REQUIRED WORK »
Rewrite all of the items below with every instance of "Top Lists" changed to "Featured Lists" and all other text left as it is.

EXCERPTED DATA: Begin

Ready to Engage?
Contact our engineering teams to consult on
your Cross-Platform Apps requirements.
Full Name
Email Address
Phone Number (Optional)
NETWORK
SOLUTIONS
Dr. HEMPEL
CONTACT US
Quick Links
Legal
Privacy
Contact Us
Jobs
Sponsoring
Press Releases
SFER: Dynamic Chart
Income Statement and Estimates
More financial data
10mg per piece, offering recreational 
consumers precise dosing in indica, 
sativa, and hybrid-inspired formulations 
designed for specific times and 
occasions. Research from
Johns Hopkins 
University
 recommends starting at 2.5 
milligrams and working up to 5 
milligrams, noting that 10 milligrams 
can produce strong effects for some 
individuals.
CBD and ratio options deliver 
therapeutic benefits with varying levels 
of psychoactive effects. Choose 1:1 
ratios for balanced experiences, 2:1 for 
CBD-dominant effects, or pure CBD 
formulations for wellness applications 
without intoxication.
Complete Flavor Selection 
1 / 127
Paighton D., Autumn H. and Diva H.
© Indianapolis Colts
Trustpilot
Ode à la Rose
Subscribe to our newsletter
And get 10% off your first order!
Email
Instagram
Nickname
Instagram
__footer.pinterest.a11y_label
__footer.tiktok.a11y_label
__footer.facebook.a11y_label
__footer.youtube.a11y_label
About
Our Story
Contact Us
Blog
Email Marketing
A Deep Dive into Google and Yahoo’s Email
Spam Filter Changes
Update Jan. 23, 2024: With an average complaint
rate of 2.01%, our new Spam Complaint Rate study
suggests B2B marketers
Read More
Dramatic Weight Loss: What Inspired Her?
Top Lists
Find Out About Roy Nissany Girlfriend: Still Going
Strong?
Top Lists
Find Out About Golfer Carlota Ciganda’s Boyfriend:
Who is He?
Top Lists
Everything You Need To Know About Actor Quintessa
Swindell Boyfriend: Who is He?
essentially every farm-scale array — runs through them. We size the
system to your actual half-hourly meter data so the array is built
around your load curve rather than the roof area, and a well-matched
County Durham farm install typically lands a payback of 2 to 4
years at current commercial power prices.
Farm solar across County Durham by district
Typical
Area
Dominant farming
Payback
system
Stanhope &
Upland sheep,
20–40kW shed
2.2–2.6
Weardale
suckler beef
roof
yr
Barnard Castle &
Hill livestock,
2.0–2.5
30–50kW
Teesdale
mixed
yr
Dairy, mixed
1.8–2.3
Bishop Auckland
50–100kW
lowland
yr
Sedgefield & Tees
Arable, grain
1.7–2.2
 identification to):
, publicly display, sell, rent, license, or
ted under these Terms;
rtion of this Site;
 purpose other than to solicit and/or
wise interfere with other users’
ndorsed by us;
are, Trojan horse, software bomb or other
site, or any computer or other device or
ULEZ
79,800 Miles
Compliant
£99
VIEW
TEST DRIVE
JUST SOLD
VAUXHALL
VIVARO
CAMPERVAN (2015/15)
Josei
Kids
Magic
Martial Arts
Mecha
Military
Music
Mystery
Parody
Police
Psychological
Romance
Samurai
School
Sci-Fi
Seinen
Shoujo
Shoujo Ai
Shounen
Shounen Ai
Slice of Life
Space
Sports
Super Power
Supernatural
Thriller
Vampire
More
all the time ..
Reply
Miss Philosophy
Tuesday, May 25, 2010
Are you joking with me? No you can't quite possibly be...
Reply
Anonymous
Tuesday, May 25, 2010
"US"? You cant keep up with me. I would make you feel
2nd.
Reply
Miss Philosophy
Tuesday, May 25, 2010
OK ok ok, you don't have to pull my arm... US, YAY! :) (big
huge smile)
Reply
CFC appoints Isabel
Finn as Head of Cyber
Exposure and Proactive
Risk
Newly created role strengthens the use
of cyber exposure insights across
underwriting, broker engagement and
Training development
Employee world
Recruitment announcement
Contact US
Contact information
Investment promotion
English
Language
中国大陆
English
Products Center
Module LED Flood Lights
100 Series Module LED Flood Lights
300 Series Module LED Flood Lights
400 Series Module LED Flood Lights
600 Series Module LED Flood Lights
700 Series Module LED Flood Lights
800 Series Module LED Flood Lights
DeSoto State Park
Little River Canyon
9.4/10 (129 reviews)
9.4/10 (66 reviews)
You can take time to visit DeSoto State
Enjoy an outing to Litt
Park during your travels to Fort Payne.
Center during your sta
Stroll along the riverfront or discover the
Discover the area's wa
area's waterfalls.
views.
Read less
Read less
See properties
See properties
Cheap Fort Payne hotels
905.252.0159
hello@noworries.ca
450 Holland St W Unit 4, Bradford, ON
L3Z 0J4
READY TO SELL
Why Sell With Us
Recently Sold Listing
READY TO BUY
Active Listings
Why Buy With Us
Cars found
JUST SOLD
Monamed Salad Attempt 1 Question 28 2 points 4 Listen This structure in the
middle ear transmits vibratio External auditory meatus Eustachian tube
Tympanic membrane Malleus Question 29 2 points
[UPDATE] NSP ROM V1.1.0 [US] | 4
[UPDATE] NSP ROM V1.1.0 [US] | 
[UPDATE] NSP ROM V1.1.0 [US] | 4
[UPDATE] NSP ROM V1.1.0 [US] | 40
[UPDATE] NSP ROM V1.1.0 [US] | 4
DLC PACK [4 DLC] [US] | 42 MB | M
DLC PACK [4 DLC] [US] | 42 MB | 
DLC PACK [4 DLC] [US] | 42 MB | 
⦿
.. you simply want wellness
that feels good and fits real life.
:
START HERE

EXCERPTED DATA: End

WRITTEN ANSWER »
Ready to Engage?
Contact our engineering teams to consult on
your Cross-Platform Apps requirements.
Full Name
Email Address
Phone Number (Optional)
NETWORK
SOLUTIONS
Dr. HEMPEL
CONTACT US
Quick Links
Legal
Privacy
Contact Us
Jobs
Sponsoring
Press Releases
SFER: Dynamic Chart
Income Statement and Estimates
More financial data
10mg per piece, offering recreational 
consumers precise dosing in indica, 
sativa, and hybrid-inspired formulations 
designed for specific times and 
occasions. Research from
Johns Hopkins 
University
 recommends starting at 2.5 
milligrams and working up to 5 
milligrams, noting that 10 milligrams 
can produce strong effects for some 
individuals.
CBD and ratio options deliver 
therapeutic benefits with varying levels 
of psychoactive effects. Choose 1:1 
ratios for balanced experiences, 2:1 for 
CBD-dominant effects, or pure CBD 
formulations for wellness applications 
without intoxication.
Complete Flavor Selection 
1 / 127
Paighton D., Autumn H. and Diva H.
© Indianapolis Colts
Trustpilot
Ode à la Rose
Subscribe to our newsletter
And get 10% off your first order!
Email
Instagram
Nickname
Instagram
__footer.pinterest.a11y_label
__footer.tiktok.a11y_label
__footer.facebook.a11y_label
__footer.youtube.a11y_label
About
Our Story
Contact Us
Blog
Email Marketing
A Deep Dive into Google and Yahoo’s Email
Spam Filter Changes
Update Jan. 23, 2024: With an average complaint
rate of 2.01%, our new Spam Complaint Rate study
suggests B2B marketers
Read More
Dramatic Weight Loss: What Inspired Her?
Featured Lists
Find Out About Roy Nissany Girlfriend: Still Going
Strong?
Featured Lists
Find Out About Golfer Carlota Ciganda’s Boyfriend:
Who is He?
Featured Lists
Everything You Need To Know About Actor Quintessa
Swindell Boyfriend: Who is He?
essentially every farm-scale array — runs through them. We size the
system to your actual half-hourly meter data so the array is built
around your load curve rather than the roof area, and a well-matched
County Durham farm install typically lands a payback of 2 to 4
years at current commercial power prices.
Farm solar across County Durham by district
Typical
Area
Dominant farming
Payback
system
Stanhope &
Upland sheep,
20–40kW shed
2.2–2.6
Weardale
suckler beef
roof
yr
Barnard Castle &
Hill livestock,
2.0–2.5
30–50kW
Teesdale
mixed
yr
Dairy, mixed
1.8–2.3
Bishop Auckland
50–100kW
lowland
yr
Sedgefield & Tees
Arable, grain
1.7–2.2
 identification to):
, publicly display, sell, rent, license, or
ted under these Terms;
rtion of this Site;
 purpose other than to solicit and/or
wise interfere with other users’
ndorsed by us;
are, Trojan horse, software bomb or other
site, or any computer or other device or
ULEZ
79,800 Miles
Compliant
£99
VIEW
TEST DRIVE
JUST SOLD
VAUXHALL
VIVARO
CAMPERVAN (2015/15)
Josei
Kids
Magic
Martial Arts
Mecha
Military
Music
Mystery
Parody
Police
Psychological
Romance
Samurai
School
Sci-Fi
Seinen
Shoujo
Shoujo Ai
Shounen
Shounen Ai
Slice of Life
Space
Sports
Super Power
Supernatural
Thriller
Vampire
More
all the time ..
Reply
Miss Philosophy
Tuesday, May 25, 2010
Are you joking with me? No you can't quite possibly be...
Reply
Anonymous
Tuesday, May 25, 2010
"US"? You cant keep up with me. I would make you feel
2nd.
Reply
Miss Philosophy
Tuesday, May 25, 2010
OK ok ok, you don't have to pull my arm... US, YAY! :) (big
huge smile)
Reply
CFC appoints Isabel
Finn as Head of Cyber
Exposure and Proactive
Risk
Newly created role strengthens the use
of cyber exposure insights across
underwriting, broker engagement and
Training development
Employee world
Recruitment announcement
Contact US
Contact information
Investment promotion
English
Language
中国大陆
English
Products Center
Module LED Flood Lights
100 Series Module LED Flood Lights
300 Series Module LED Flood Lights
400 Series Module LED Flood Lights
600 Series Module LED Flood Lights
700 Series Module LED Flood Lights
800 Series Module LED Flood Lights
DeSoto State Park
Little River Canyon
9.4/10 (129 reviews)
9.4/10 (66 reviews)
You can take time to visit DeSoto State
Enjoy an outing to Litt
Park during your travels to Fort Payne.
Center during your sta
Stroll along the riverfront or discover the
Discover the area's wa
area's waterfalls.
views.
Read less
Read less
See properties
See properties
Cheap Fort Payne hotels
905.252.0159
hello@noworries.ca
450 Holland St W Unit 4, Bradford, ON
L3Z 0J4
READY TO SELL
Why Sell With Us
Recently Sold Listing
READY TO BUY
Active Listings
Why Buy With Us
Cars found
JUST SOLD
Monamed Salad Attempt 1 Question 28 2 points 4 Listen This structure in the
middle ear transmits vibratio External auditory meatus Eustachian tube
Tympanic membrane Malleus Question 29 2 points
[UPDATE] NSP ROM V1.1.0 [US] | 4
[UPDATE] NSP ROM V1.1.0 [US] | 
[UPDATE] NSP ROM V1.1.0 [US] | 4
[UPDATE] NSP ROM V1.1.0 [US] | 40
[UPDATE] NSP ROM V1.1.0 [US] | 4
DLC PACK [4 DLC] [US] | 42 MB | M
DLC PACK [4 DLC] [US] | 42 MB | 
DLC PACK [4 DLC] [US] | 42 MB | 
⦿
.. you simply want wellness
that feels good and fits real life.
:
START HERE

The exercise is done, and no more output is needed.